Schlegelberger resigned. The cruelties of the system that he had helped to develop were too much for him, but he resigned too late. The damage was done. If the judiciary could slay their thousands, why couldn’t the police slay their tens of thousands? The consequences that Schlegelberger feared were realized. The police, aided by Thierack, prevailed. Schlegelberger had failed. His hesitant injustices no longer satisfied the urgent demands of the hour. He retired under fire. In spite of all that he had done, he still bore an unmerited reputation as the last of the German jurists, and so Hitler gave him his blessing and 100,000 reichsmarks as a parting gift. We are under no misapprehension.

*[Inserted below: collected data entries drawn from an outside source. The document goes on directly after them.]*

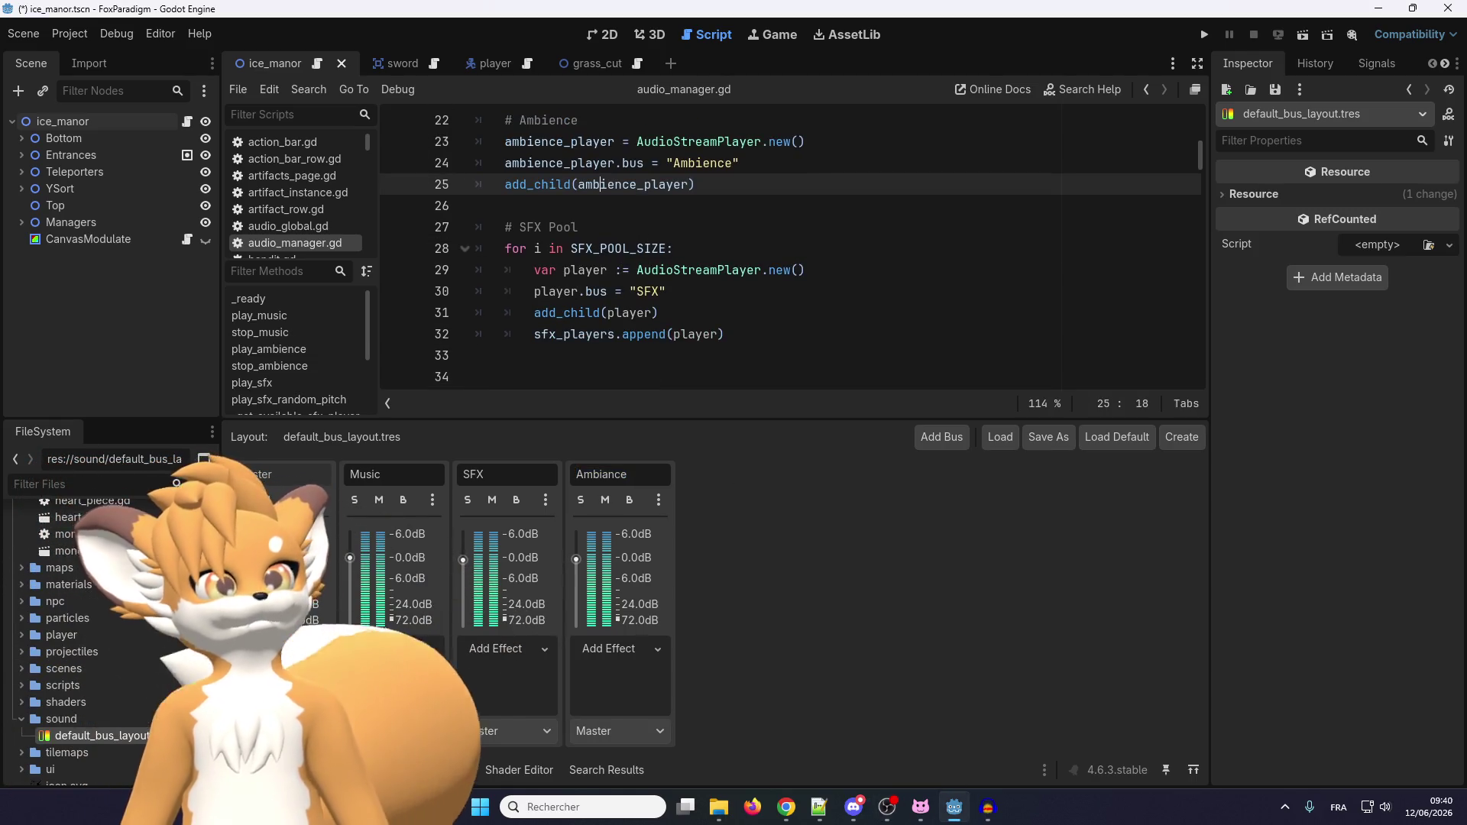
pyautogui.click(768, 329)
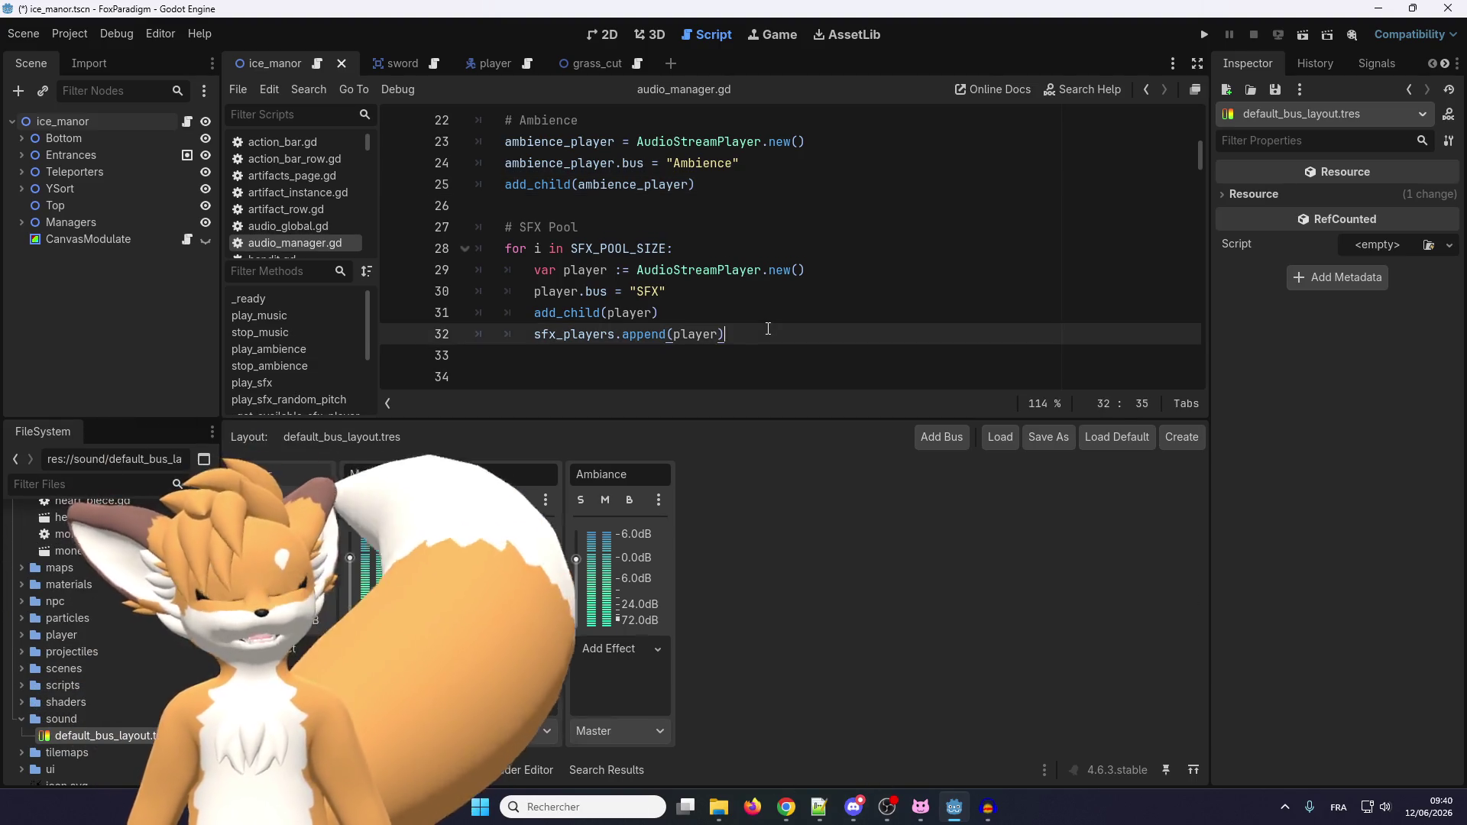
# Search the whole project for 'ambiance' and return to the script at line 30.
pyautogui.press('ctrl+shift+f')
pyautogui.write('ambiance')
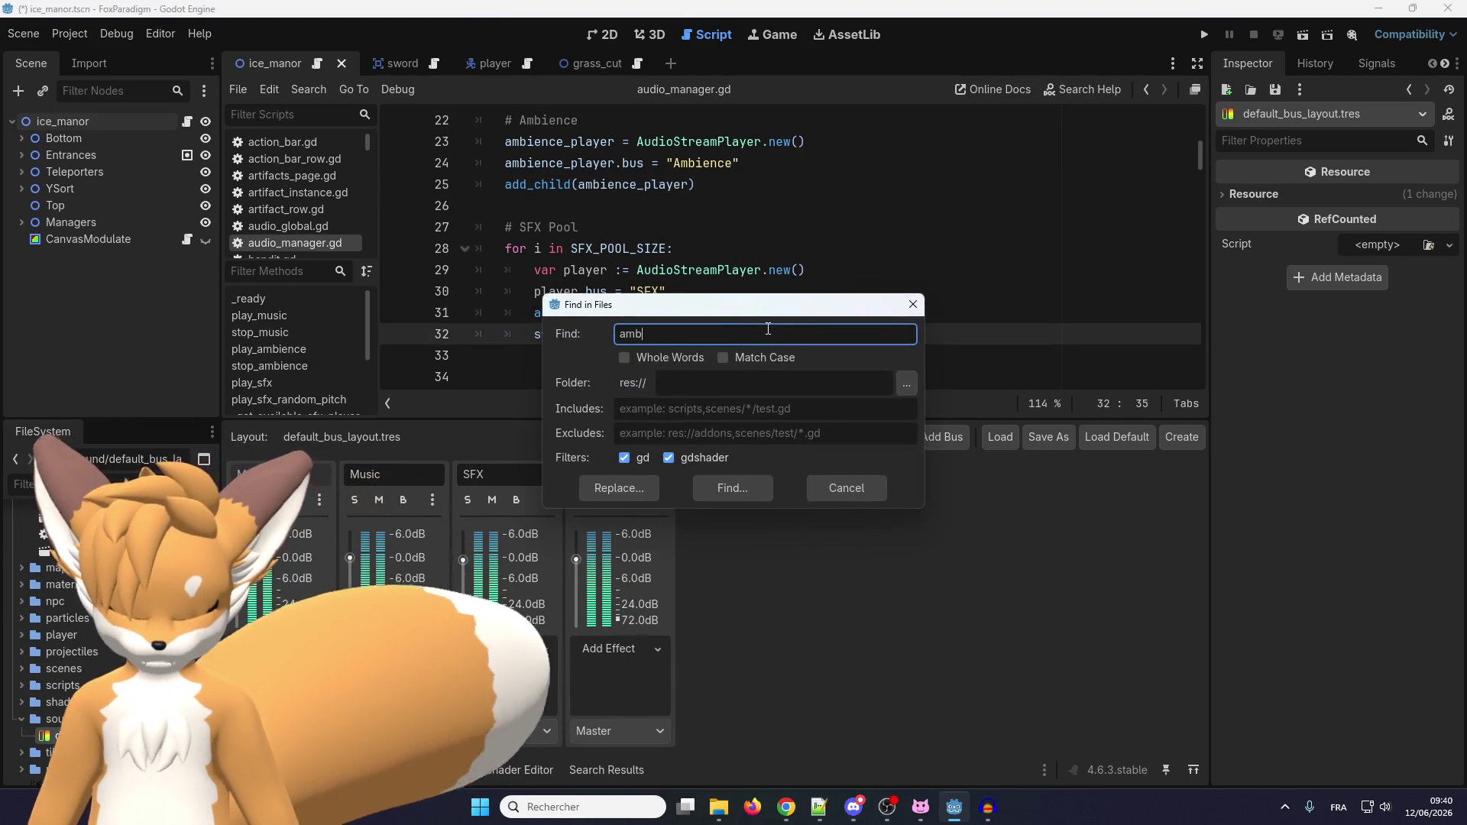
pyautogui.click(754, 487)
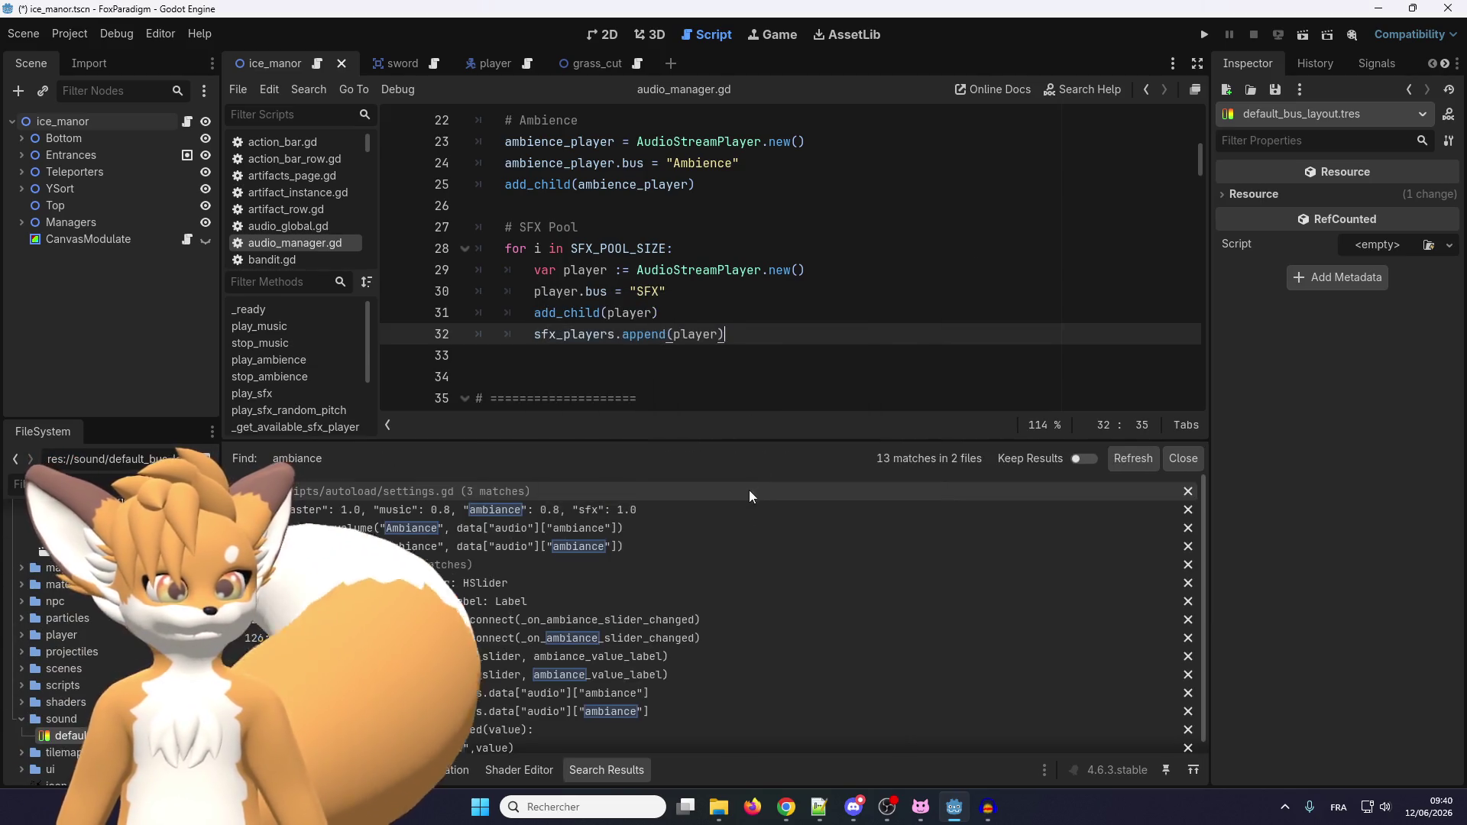
pyautogui.scroll(1, 484, 624)
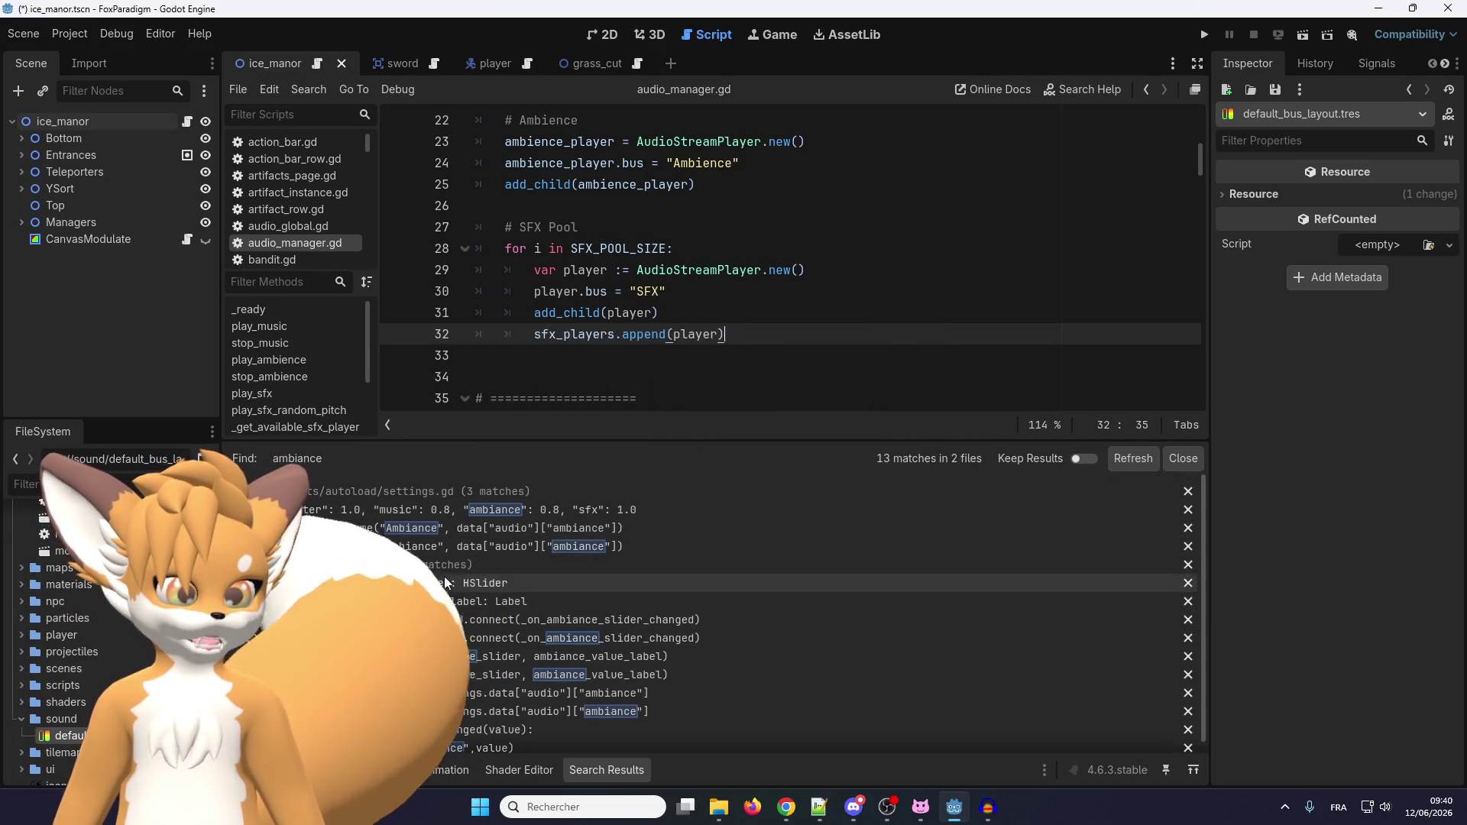
pyautogui.click(761, 293)
# Search for 'ambience', finding 15 matches in audio_manager.gd, then hide the results.
pyautogui.press('ctrl+shift+f')
pyautogui.write('ambience')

Schlegelberger is a tragic character. He loved the life of intellect, the work of the scholar. We believe that he loathed the evil that he did, but he sold that intellect and that scholarship to Hitler for a mess of political pottage and for the vain hope of personal security. He is guilty under counts two and three of the indictment.

About This Text

From an opinion by the International Military Tribunal at Nuremberg. While overseeing the Third Reich’s Ministry of Justice in 1931, Schlegelberger supported the regime with tailor-made legislation, arguing in a March 1936 speech for “justice in harmony with the moral concepts of the new Reich,” even when a deed was not against the law but still worked against “the sound instincts of the people.” Schlegelberger’s gift after his resignation was equivalent to more than $400,000 today. Sentenced by the Nuremberg tribunal to life in prison, he served only five years.